Texte extrait:
++++++

Le gouvernement a accentué, tard lundi soir, la pression sur les syndicats et les directions des raffineries bloquées pour qu’ils négocient, alors que près d’un tiers des stations sont encore affectées par des pénuries de carburant en France, et que la CGT a reconduit son mouvement de grève pour mardi.
En dépit d’appels répétés du gouvernement à négocier sur les salaires et à cesser les blocages, la CGT et la direction de TotalEnergies ne sont pas parvenues à s’entendre. La grève se poursuit aussi dans les deux raffineries françaises d’Esso-ExxonMobil, après une réunion avec la direction qualifiée de « non-concluante » par Christophe Aubert, délégué syndical central CGT.
Confrontée à cette impasse, la Première ministre, à peine rentrée d’un déplacement à Alger, a réuni plusieurs ministres en urgence dans la soirée à Matignon. « Le gouvernement ne peut laisser le pays être bloqué », a commenté à l’issue l’entourage d’Elisabeth Borne : « Il continuera de prendre les mesures facilitant l’approvisionnement des stations comme il le fait depuis plusieurs jours », mais « chacun doit prendre ses responsabilités. Le gouvernement prendra les siennes ».

++++++

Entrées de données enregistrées
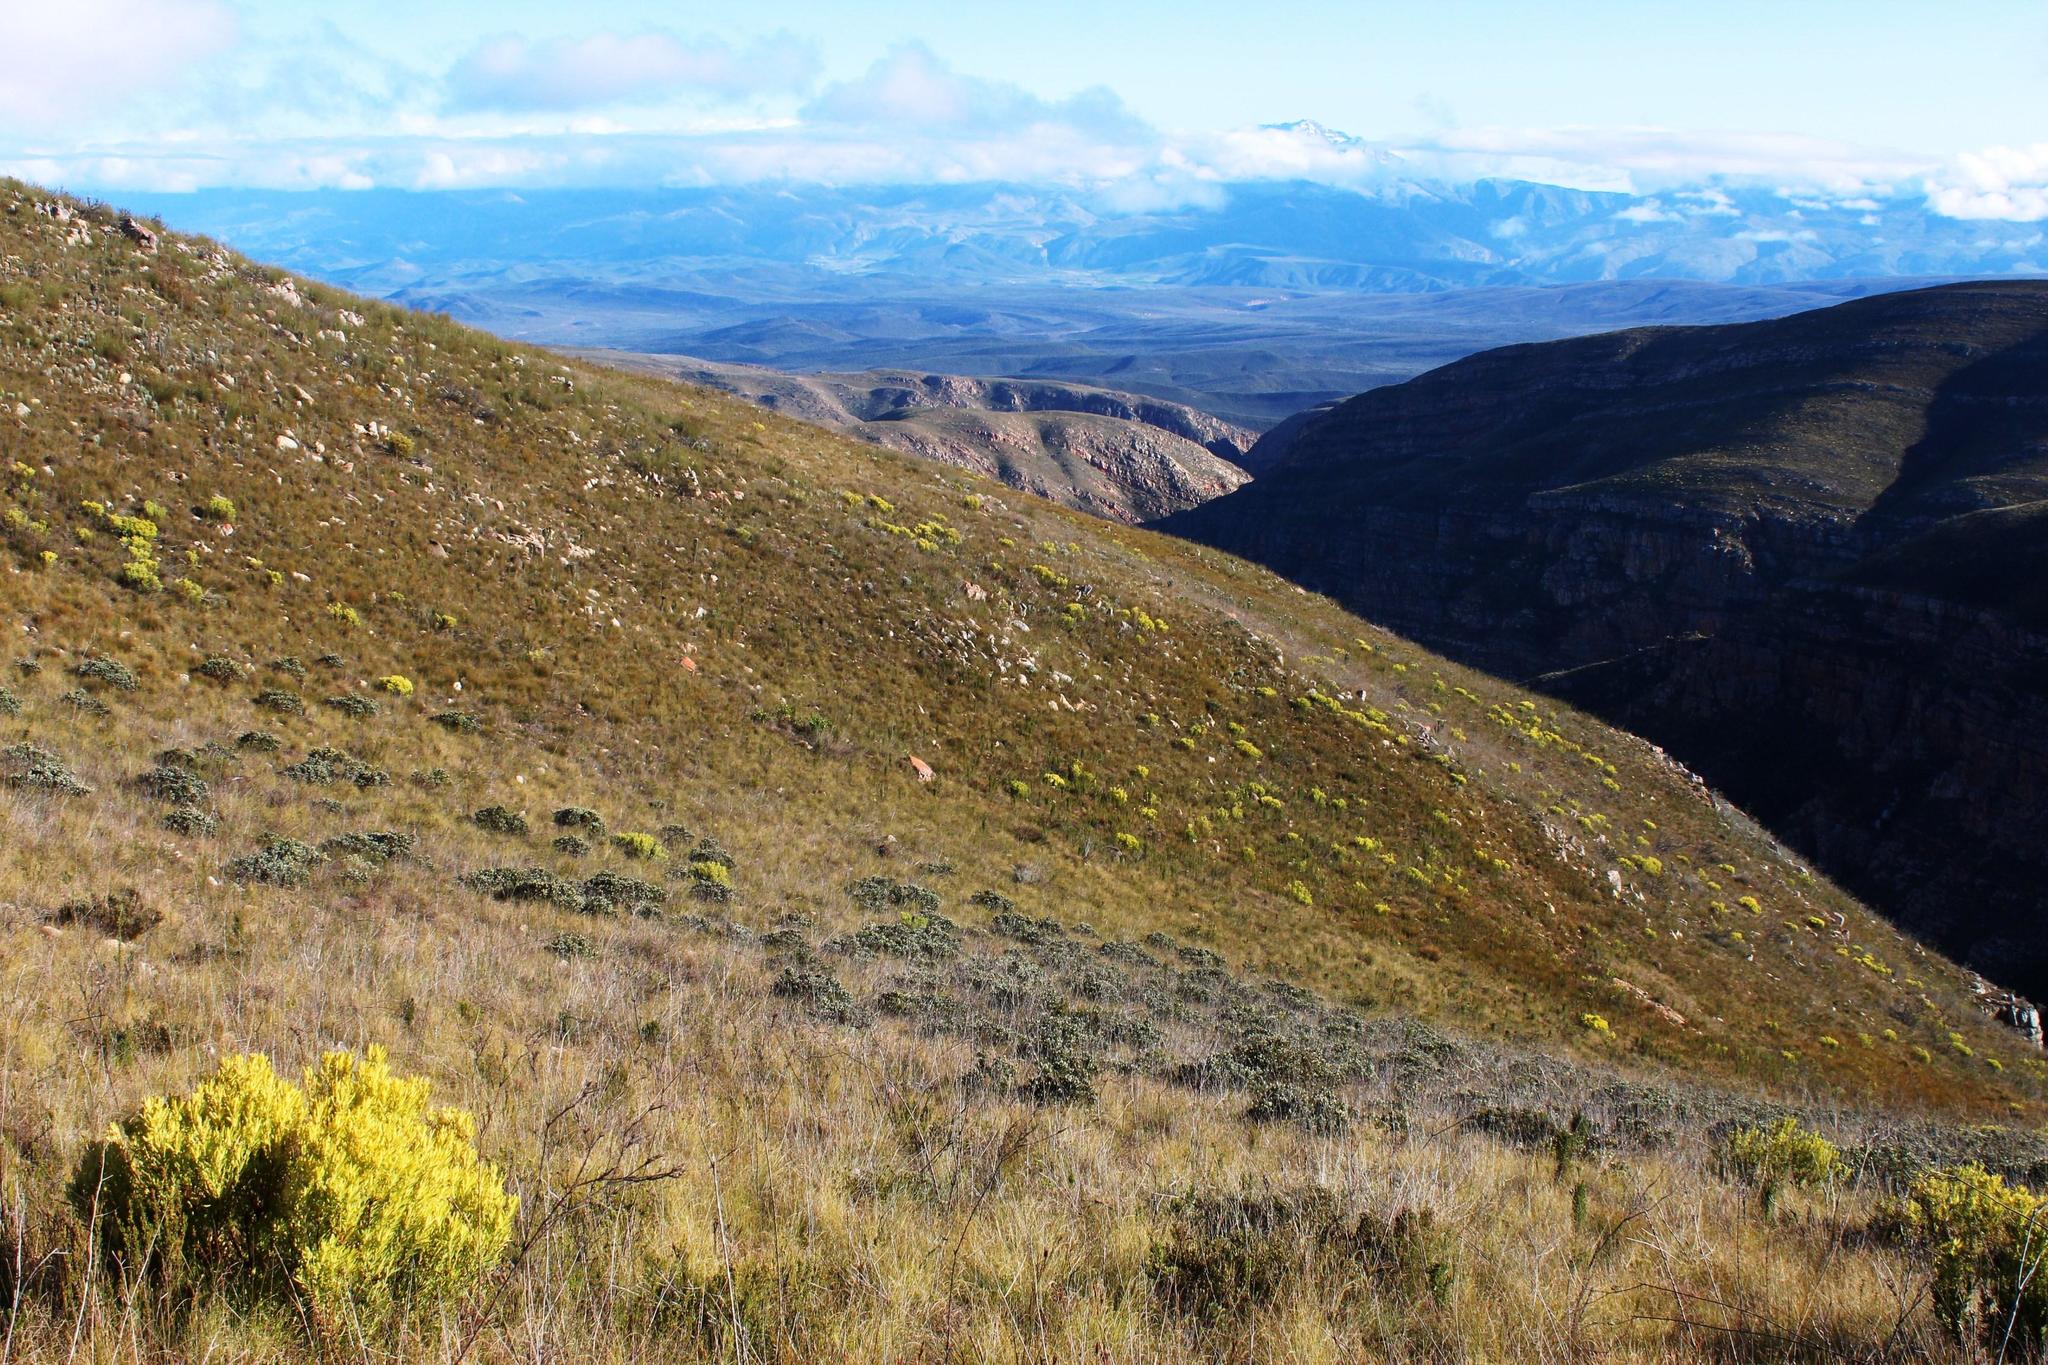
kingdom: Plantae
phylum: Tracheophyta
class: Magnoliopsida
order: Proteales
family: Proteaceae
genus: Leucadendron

++++++

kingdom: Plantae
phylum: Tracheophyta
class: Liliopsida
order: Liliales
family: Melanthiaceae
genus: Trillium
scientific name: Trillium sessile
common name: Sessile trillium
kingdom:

++++++

Tâche à réaliser: Dans le texte sur les raffineries bloquées, d'où revenait la Première ministre quand elle a réuni plusieurs ministres en urgence à Matignon ? Les items ci-dessus ne sont pas nécessaires.

Réponse finale: D'un déplacement à Alger.